Today, the prison-industrial complex has become little more than a massive government-run make-work program that profits from human bondage. To oversimplify -- just a bit -- we pay poor, unemployed rural whites to guard poor, unemployed urban blacks.

Of course some people are simply too dangerous to release. But they're relatively few in number. We keep these people behind bars because we're afraid of them.

As to the other 2 million common criminals -- the 2 million more than we had in 1970 -- we can't and won't keep them locked up forever. Ninety-five percent of prisoners are eventually released. The question is not if but when and how.

Incarceration not only fails to deter crime but in many ways can increase it. For crime driven by economic demand, such as drug dealing, arresting one seller creates a job opening for others.

Incarceration destroys families and jobs, exactly what people need to have in order to stay away from crime. Incarcerated criminals are more likely to reoffend than similar people given alternative sentences. To break the cycle of crime, people need help. And they would need less help if they were never incarcerated in the first place.

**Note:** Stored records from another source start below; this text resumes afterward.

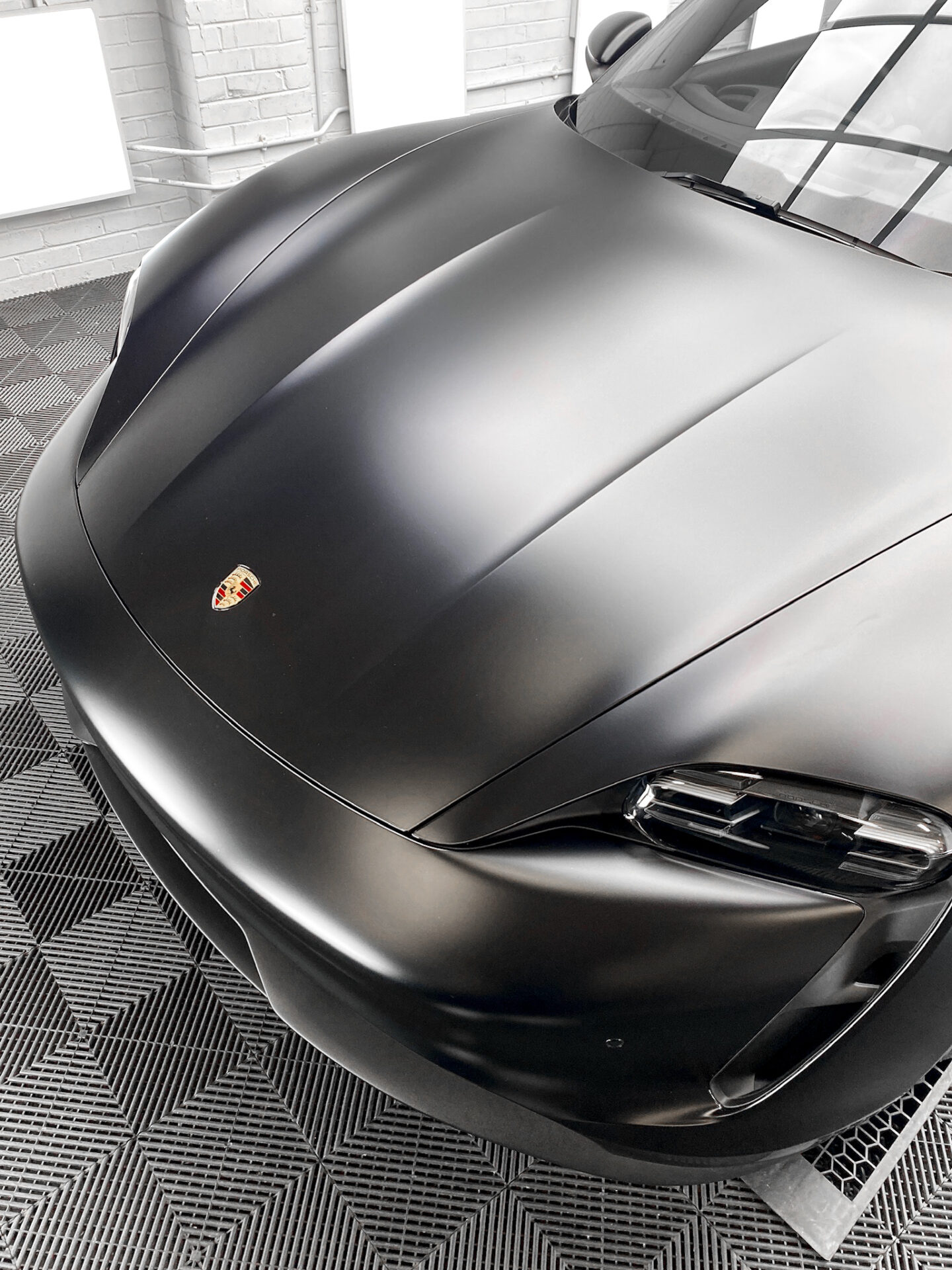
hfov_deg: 53.1
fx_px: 953
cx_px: 476
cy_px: 635
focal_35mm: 26
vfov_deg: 67.3
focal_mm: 4.25
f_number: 1.8
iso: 80
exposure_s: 1/100
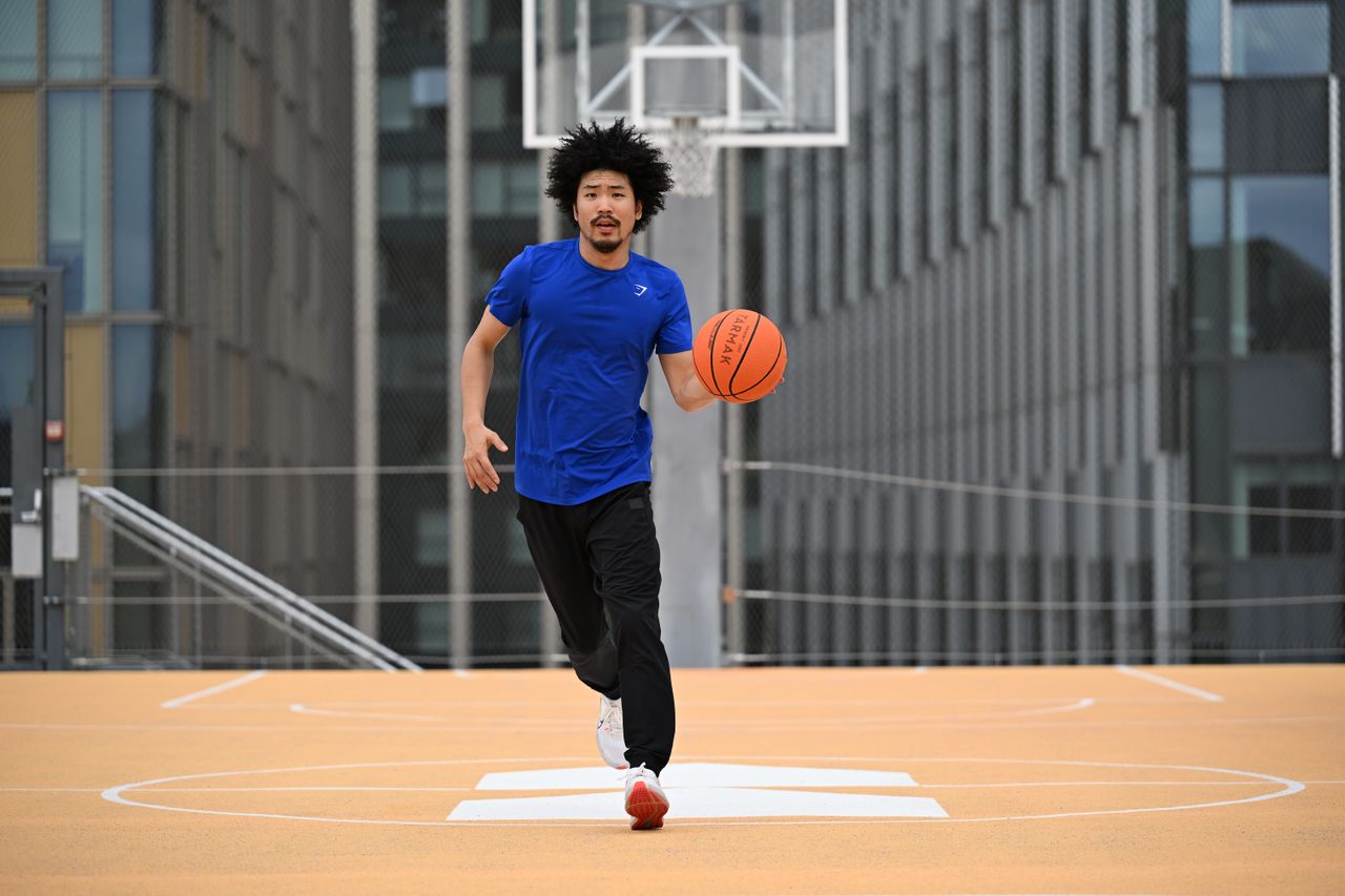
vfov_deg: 11.9
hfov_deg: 17.8
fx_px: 4296
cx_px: 672
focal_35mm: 115
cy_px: 448
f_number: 2.8
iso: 100
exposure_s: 1/1000
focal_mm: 115
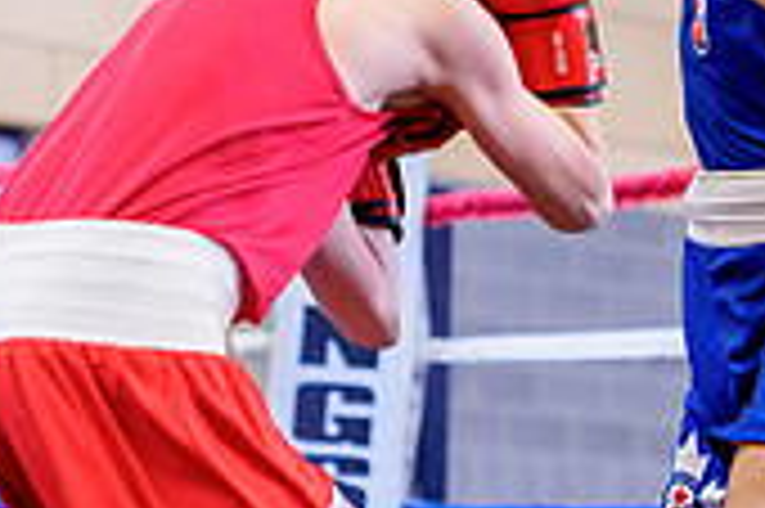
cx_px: 810
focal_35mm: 171
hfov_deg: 11.9
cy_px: 164
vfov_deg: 8.0
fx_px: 3630
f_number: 2
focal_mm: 50
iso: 3200
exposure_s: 1/1000
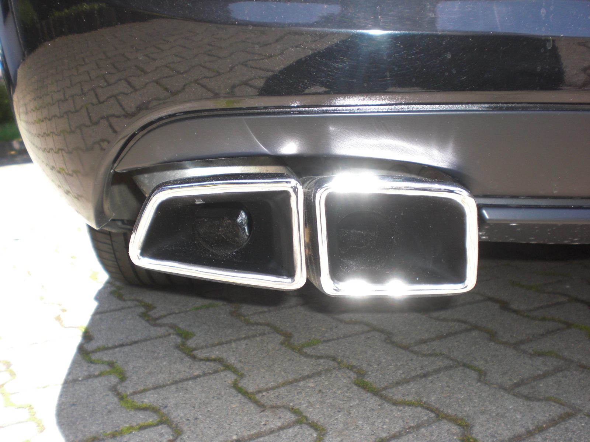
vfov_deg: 37.7
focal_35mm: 38
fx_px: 648
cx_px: 295
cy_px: 221
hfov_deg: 49.0
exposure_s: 1/160
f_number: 3.1
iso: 64
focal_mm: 6.3
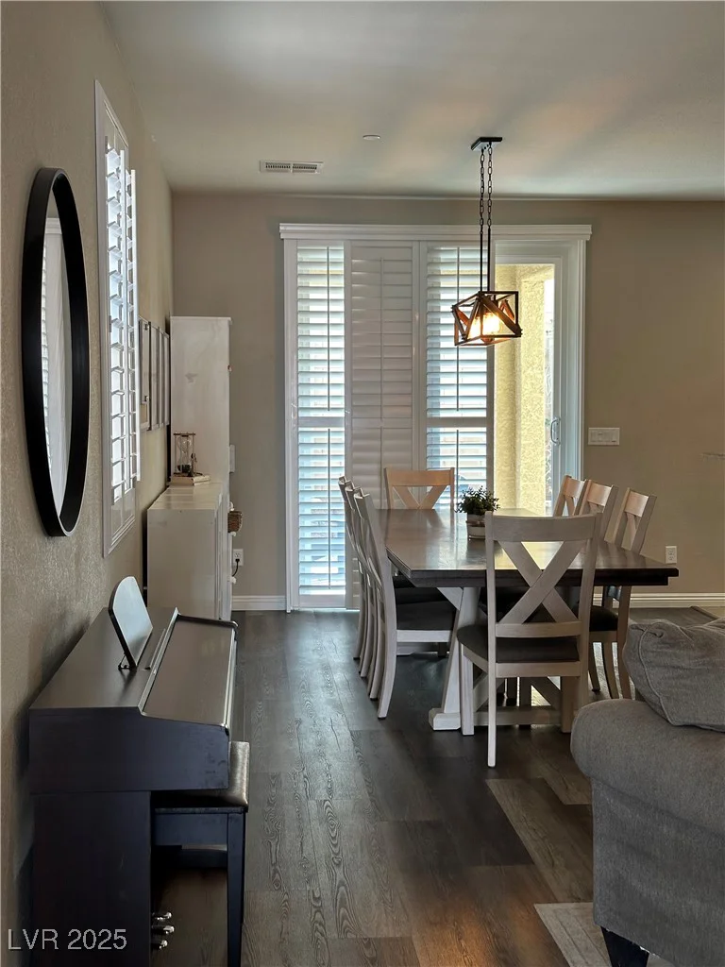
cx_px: 362
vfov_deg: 39.7
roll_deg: -0.6
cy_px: 484
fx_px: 1340
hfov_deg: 30.3
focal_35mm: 48
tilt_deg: -2.3
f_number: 1.78
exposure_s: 1/60
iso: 64
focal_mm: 6.86
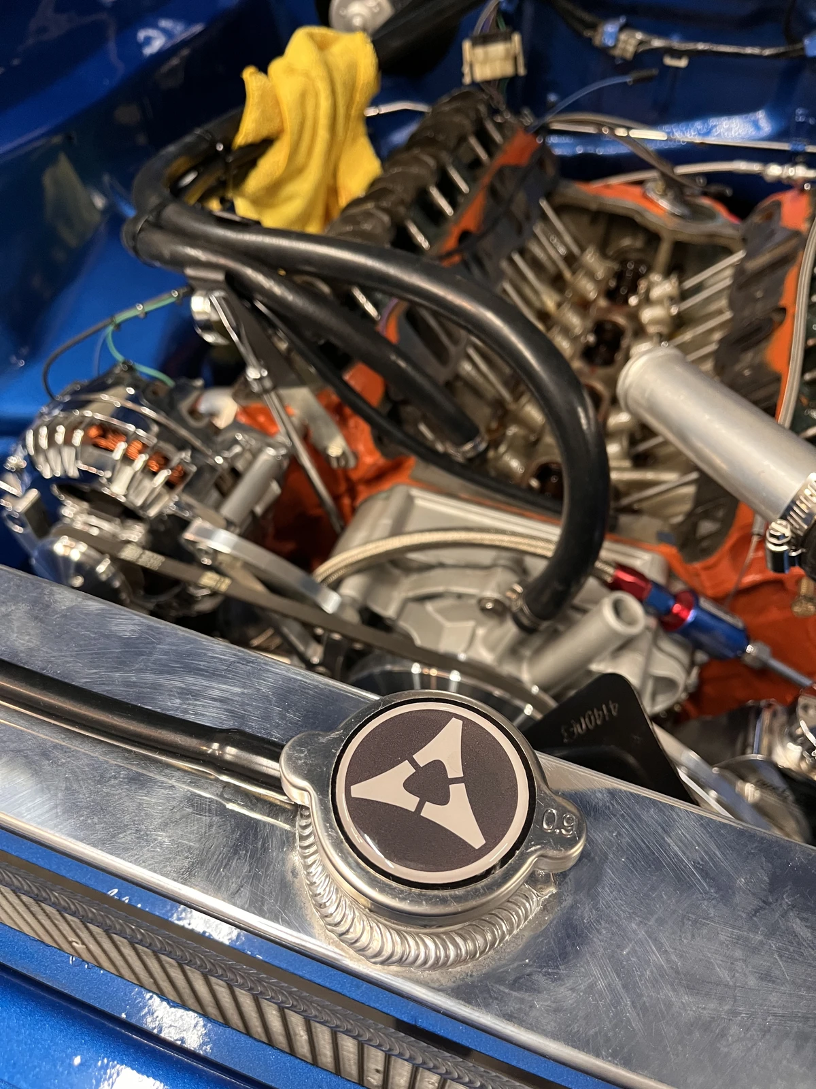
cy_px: 544
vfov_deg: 67.3
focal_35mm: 26
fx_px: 817
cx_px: 408
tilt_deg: -48.8
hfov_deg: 53.1
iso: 320
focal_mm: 5.1
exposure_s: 1/60
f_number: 1.6
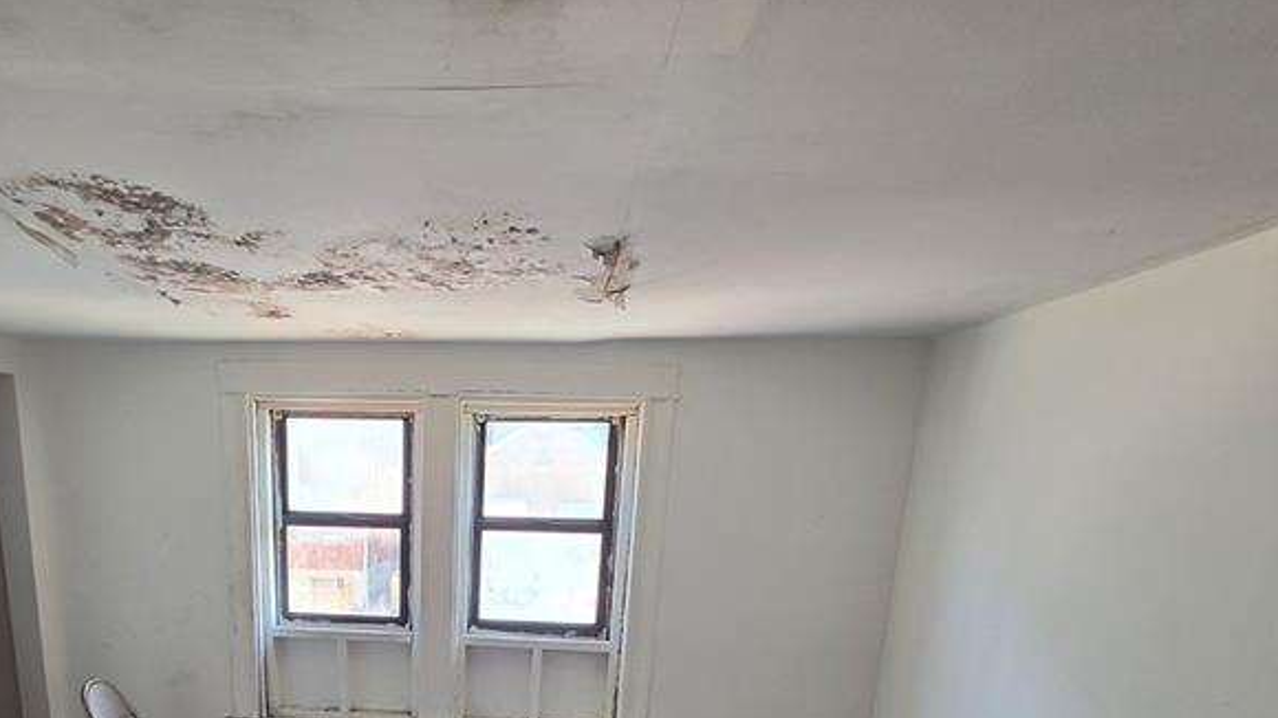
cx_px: 436
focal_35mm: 25
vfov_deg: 39.0
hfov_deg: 72.1
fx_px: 847
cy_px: 762
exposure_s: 1/120
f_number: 1.9
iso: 160
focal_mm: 2.2
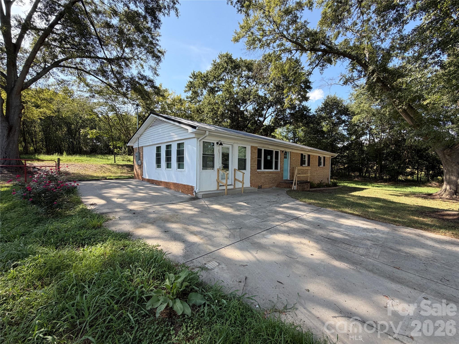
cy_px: 172
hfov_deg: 102.1
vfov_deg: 85.7
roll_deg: -0.2
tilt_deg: -1.7
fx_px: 186
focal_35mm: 14
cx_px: 230
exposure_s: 1/502
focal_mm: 2.22
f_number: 2.2
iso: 64
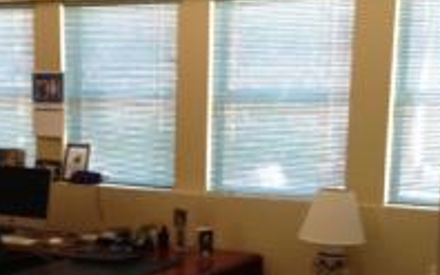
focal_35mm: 79
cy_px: 238
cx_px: 136
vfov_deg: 16.4
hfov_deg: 25.9
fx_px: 948
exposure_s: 1/24
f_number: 2.4
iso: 64
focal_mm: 3.3
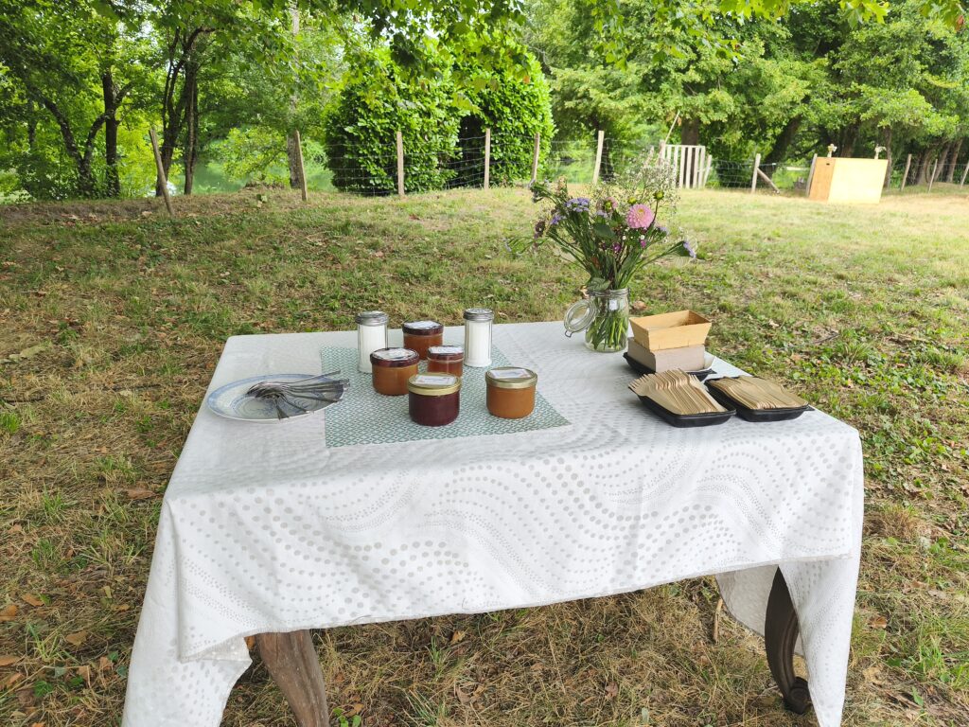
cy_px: 364
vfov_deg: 58.9
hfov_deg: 73.9
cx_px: 484
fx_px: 644
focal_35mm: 23
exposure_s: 1/104
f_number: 1.65
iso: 50
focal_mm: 6.18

Flogging, as practiced in Singapore or Malaysia, is honest, cheap and, compared to prison, humane. Caning succeeds in part simply because it is not incarceration. Along with saving tens of billions of dollars a year, corporal punishment avoids all the hogwash about prisons somehow being good for the soul.

Some would argue that flogging isn't harsh enough. While this moves beyond the facile belief that flogging is too cruel to consider, if flogging shouldn't be offered because it's too soft -- if we need to keep people locked up precisely because overcrowded jails and prisons are so unbelievably horrific -- then perhaps we need to question our humanity.

Is there a third way, something better than both flogging and prison? I hope so. But until we figure out what that is and have the political fortitude to adopt it, we shouldn't let the perfect be the enemy of the good. Flogging may be distasteful, but surely there's little harm in offering the choice. If it takes a defense of flogging to make us face the truth about prison and punishment, then bring on the lash.